Tuesday, October 16, 2012

debating debacle

In advance of tonight's earth-shattering Presidential debate - I do feel that the fate of the planet hangs in the balance, but then I am a drama queen - I have come to a sorry conclusion about Obama's last performance. I think we were witnessing, not fatigue or lack of oxygen, but a tantrum. I think he had dismissed Romney as a fool far behind in the polls, and resented taking time from his busy life as Leader of the Free World to have to endure this debate. Obama barely showed up because he didn't want to be there and didn't think it mattered. He didn't care.

I hate to be biblical, but talk about "Pride cometh before a fall." Talk about hubris, and a learning curve. We'll see tonight how much he has learned. Nerve-wracking. I watched a superb edition of Steve Paikin's "The Agenda" last night, (a program that is, actually, always superb), with various pundits from the U.S., China and Canada talking about the place of the U.S. in the world today. The woman in Washington said that Obama had proved to be such a hawk that there wasn't much difference between him and Romney on the substance of many issues, just a difference of style. Pretty harsh, but - Obama has not been the overwhelming force for love, peace and good we fantasized about. I know, look what he was up against - slavering human hyenas with an entire TV channel as a megaphone. Still. A certain disappointment, perhaps inevitable when I remember the euphoria of those first days.

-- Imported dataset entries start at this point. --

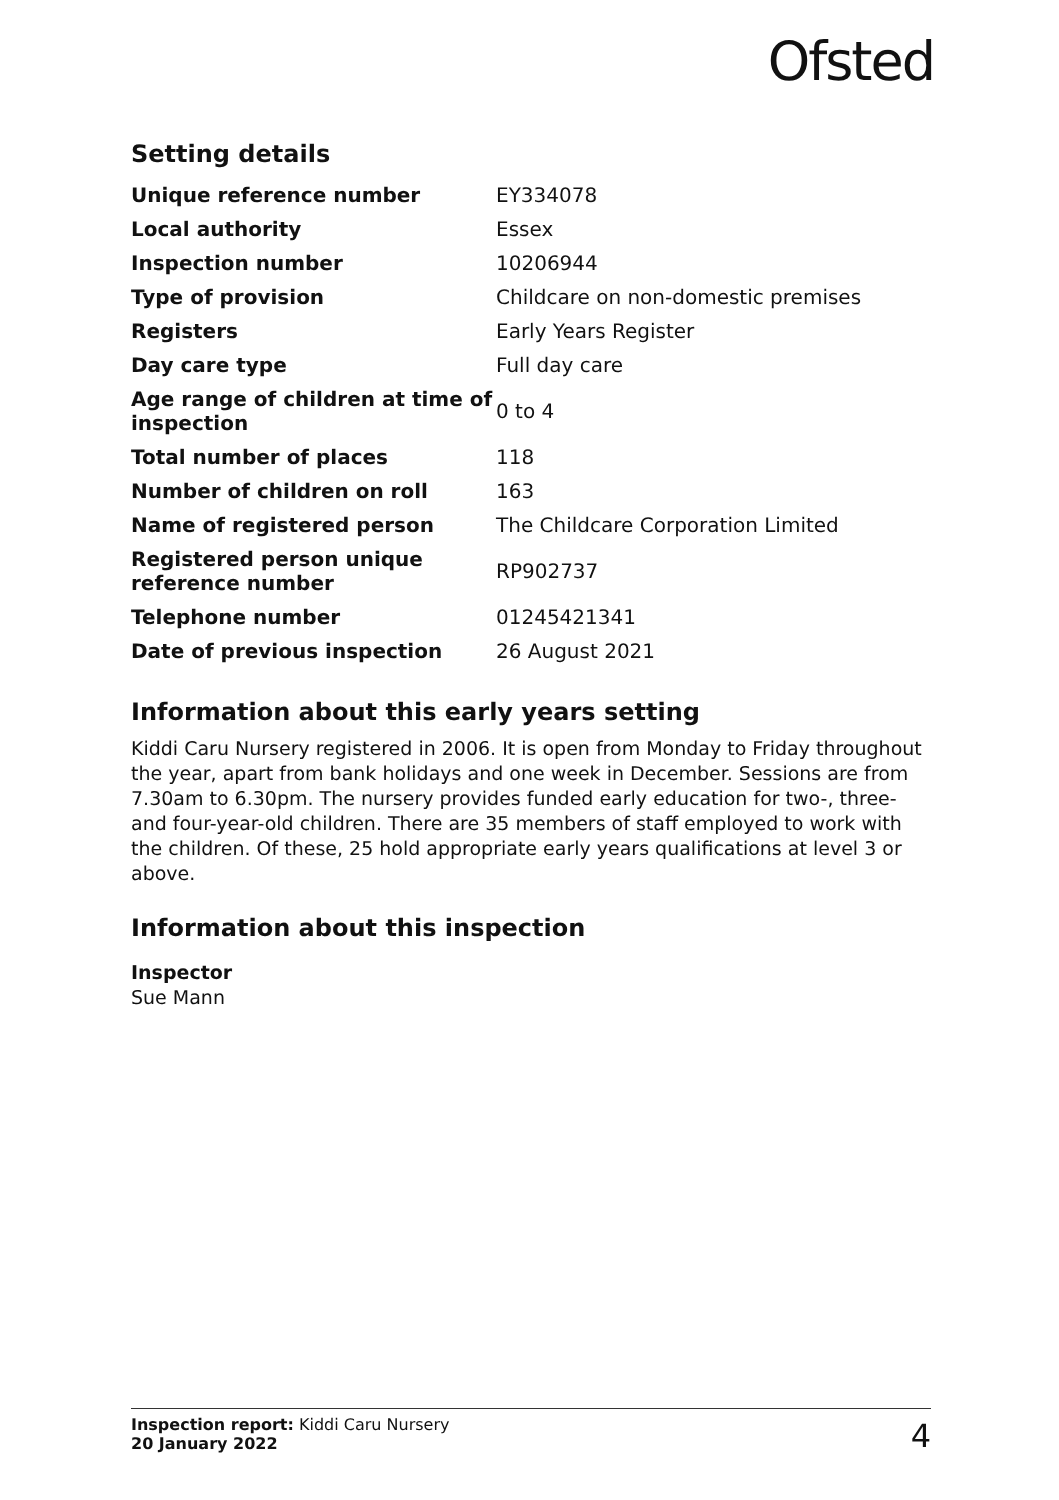Ofsted
Setting details
| Unique reference number | EY334078 |
| Local authority | Essex |
| Inspection number | 10206944 |
| Type of provision | Childcare on non-domestic premises |
| Registers | Early Years Register |
| Day care type | Full day care |
| Age range of children at time of inspection | 0 to 4 |
| Total number of places | 118 |
| Number of children on roll | 163 |
| Name of registered person | The Childcare Corporation Limited |
| Registered person unique reference number | RP902737 |
| Telephone number | 01245421341 |
| Date of previous inspection | 26 August 2021 |
Information about this early years setting
Kiddi Caru Nursery registered in 2006. It is open from Monday to Friday throughout the year, apart from bank holidays and one week in December. Sessions are from 7.30am to 6.30pm. The nursery provides funded early education for two-, three- and four-year-old children. There are 35 members of staff employed to work with the children. Of these, 25 hold appropriate early years qualifications at level 3 or above.
Information about this inspection
Inspector
Sue Mann
Inspection report: Kiddi Caru Nursery
20 January 2022
4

No question, however, that he's a million times better than the alternative. GO OBAMA. The pundits last night concluded, to a man - and woman - that almost every leader in the world is praying for an Obama victory, with the exception of a handful of countries, most of all, of course, Israel.

Talk about ironic and sad.

Now full of antibiotics, I am better. Not hugely better, but better, on my way up. It is such a waste of time and energy, being sick - I'm lucky it doesn't happen very often. TOUCHWOOD TOUCHWOOD TOUCHWOOD. When my beloved friend Sarah Torchinsky was diagnosed with multiple myeloma in her eighties, she refused to talk about it. Until the day she died, on my birthday in 2009, she never complained or discussed her illness, at least to me. And I mewl about a bit of a flu. Well, there was something up there about a drama queen.

Speaking of which, a friend wrote from B.C. He is adapting the movie "Whatever happened to Baby Jane?" for the stage, featuring the divine Nicola Cavendish in the Bette Davis part, and wondered if I'd be interested in the other role. He wrote:
Wheelchair work and a cooked parrot for din-din? I hope this does not insult you, but you are a dead ringer for Joan Crawford...

That's a new one. Imagine! And I was such a nasty mother, too.

Swinging my coat hanger, I had, regretfully, to decline.